Benefiting from the largesse of a portal is nothing new: TMZ launched in November 2005 attached to the AOL home page.

What is astonishing about Omg! and Wonderwall’s success is the lack of any aspiration to break news, while focusing on glossy, magazine-like packaging and photographs.

“I think Omg! is great for what they do. It’s different from what we do. We break stories,” says Harvey Levin, executive producer of TMZ. “You shouldn’t be reliant on another place for getting all your traffic…. It’s just better business.”

Mr. Levin says his reporters try to ferret out court documents, produce original video clips and obtain exclusive information. Major breaks have included the anti-Semitic tirade by actor Mel Gibson during a drunken driving arrest and racist epithets Michael Richards hurled at hecklers at a West Hollywood comedy club. TMZ also broke the news of Mr. Jackson’s death more than half an hour before traditional news organizations.
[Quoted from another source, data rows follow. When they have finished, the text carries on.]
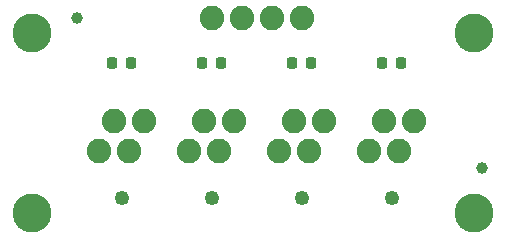
<source format=gts>
%TF.GenerationSoftware,KiCad,Pcbnew,7.0.6*%
%TF.CreationDate,2023-12-29T14:00:24-07:00*%
%TF.ProjectId,SparkFun_RGB_CBI_Example,53706172-6b46-4756-9e5f-5247425f4342,rev?*%
%TF.SameCoordinates,Original*%
%TF.FileFunction,Soldermask,Top*%
%TF.FilePolarity,Negative*%
%FSLAX46Y46*%
G04 Gerber Fmt 4.6, Leading zero omitted, Abs format (unit mm)*
G04 Created by KiCad (PCBNEW 7.0.6) date 2023-12-29 14:00:24*
%MOMM*%
%LPD*%
G01*
G04 APERTURE LIST*
G04 Aperture macros list*
%AMRoundRect*
0 Rectangle with rounded corners*
0 $1 Rounding radius*
0 $2 $3 $4 $5 $6 $7 $8 $9 X,Y pos of 4 corners*
0 Add a 4 corners polygon primitive as box body*
4,1,4,$2,$3,$4,$5,$6,$7,$8,$9,$2,$3,0*
0 Add four circle primitives for the rounded corners*
1,1,$1+$1,$2,$3*
1,1,$1+$1,$4,$5*
1,1,$1+$1,$6,$7*
1,1,$1+$1,$8,$9*
0 Add four rect primitives between the rounded corners*
20,1,$1+$1,$2,$3,$4,$5,0*
20,1,$1+$1,$4,$5,$6,$7,0*
20,1,$1+$1,$6,$7,$8,$9,0*
20,1,$1+$1,$8,$9,$2,$3,0*%
G04 Aperture macros list end*
%ADD10RoundRect,0.225000X0.225000X0.250000X-0.225000X0.250000X-0.225000X-0.250000X0.225000X-0.250000X0*%
%ADD11C,3.302000*%
%ADD12C,1.250000*%
%ADD13C,2.082800*%
%ADD14C,1.000000*%
G04 APERTURE END LIST*
D10*
%TO.C,C2*%
X26175000Y15240000D03*
X24625000Y15240000D03*
%TD*%
D11*
%TO.C,ST1*%
X40005000Y17780000D03*
%TD*%
D12*
%TO.C,D4*%
X10160000Y3810000D03*
D13*
X12065000Y10350000D03*
X10795000Y7810000D03*
X9525000Y10350000D03*
X8255000Y7810000D03*
%TD*%
D12*
%TO.C,D1*%
X33020000Y3810000D03*
D13*
X34925000Y10350000D03*
X33655000Y7810000D03*
X32385000Y10350000D03*
X31115000Y7810000D03*
%TD*%
D12*
%TO.C,D3*%
X17780000Y3810000D03*
D13*
X19685000Y10350000D03*
X18415000Y7810000D03*
X17145000Y10350000D03*
X15875000Y7810000D03*
%TD*%
D10*
%TO.C,C1*%
X33795000Y15240000D03*
X32245000Y15240000D03*
%TD*%
D14*
%TO.C,FID1*%
X40640000Y6350000D03*
%TD*%
D13*
%TO.C,J1*%
X25400000Y19050000D03*
X22860000Y19050000D03*
X20320000Y19050000D03*
X17780000Y19050000D03*
%TD*%
D10*
%TO.C,C4*%
X10935000Y15240000D03*
X9385000Y15240000D03*
%TD*%
D11*
%TO.C,ST2*%
X2540000Y17780000D03*
%TD*%
D10*
%TO.C,C3*%
X18555000Y15240000D03*
X17005000Y15240000D03*
%TD*%
D11*
%TO.C,ST4*%
X2540000Y2540000D03*
%TD*%
D14*
%TO.C,FID2*%
X6350000Y19050000D03*
%TD*%
D11*
%TO.C,ST3*%
X40005000Y2540000D03*
%TD*%
D12*
%TO.C,D2*%
X25400000Y3810000D03*
D13*
X27305000Y10350000D03*
X26035000Y7810000D03*
X24765000Y10350000D03*
X23495000Y7810000D03*
%TD*%
M02*

</source>
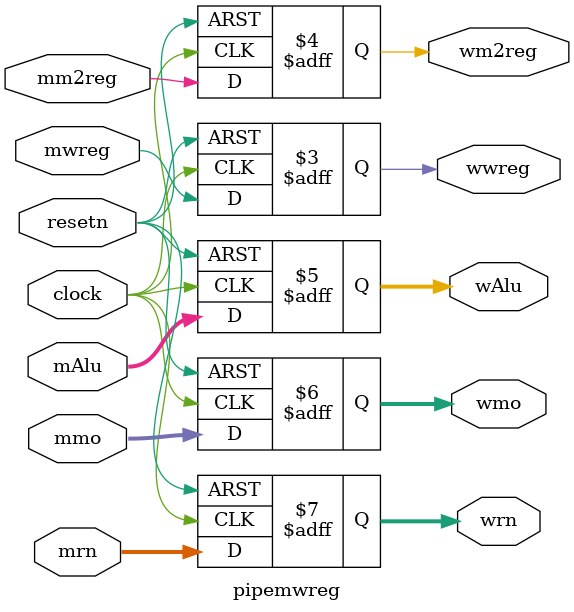
<source format=v>
module pipemwreg( mwreg,mm2reg,mmo,mAlu,mrn,clock,resetn,
							wwreg,wm2reg,wmo,wAlu,wrn); // MEM/WB 流水线寄存器
	input mwreg,mm2reg;
	input [31:0] mAlu,mmo;
	input [4:0] mrn;
	input clock,resetn;
	
	output reg wwreg,wm2reg;
	output reg [31:0] wAlu,wmo;
	output reg [4:0] wrn;
	
	always @(negedge resetn or posedge clock)
		if(resetn==0)
			begin
				wwreg<=0;
				wm2reg<=0;
				wAlu<=0;
				wmo<=0;
				wrn<=0;
			end
		else
			begin
				wwreg<=mwreg;
				wm2reg<=mm2reg;
				wAlu<=mAlu;
				wmo<=mmo;
				wrn<=mrn;
			end
endmodule
</source>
Although the page view count at Omg!, Wonderwall and other entertainment sites is staggering, revenue is likely to be fairly small (Yahoo doesn’t break out figures for Omg!).

Companies pay roughly $10 or more for every 1,000 people who look at a Web page with their advertisement displayed. With 321 million pages viewed in May, that’s an estimated $3.2 million in ad revenue.

In the fight for attention and Internet advertising dollars, Mr. Pitaro makes no excuses.

“If you consider our competitors who have siblings that are TV broadcasters, they get tons of promotion on air,” Mr. Pitaro said. “We’re differentiating ourselves by striking the right tone and aggregating the best content on the Web.”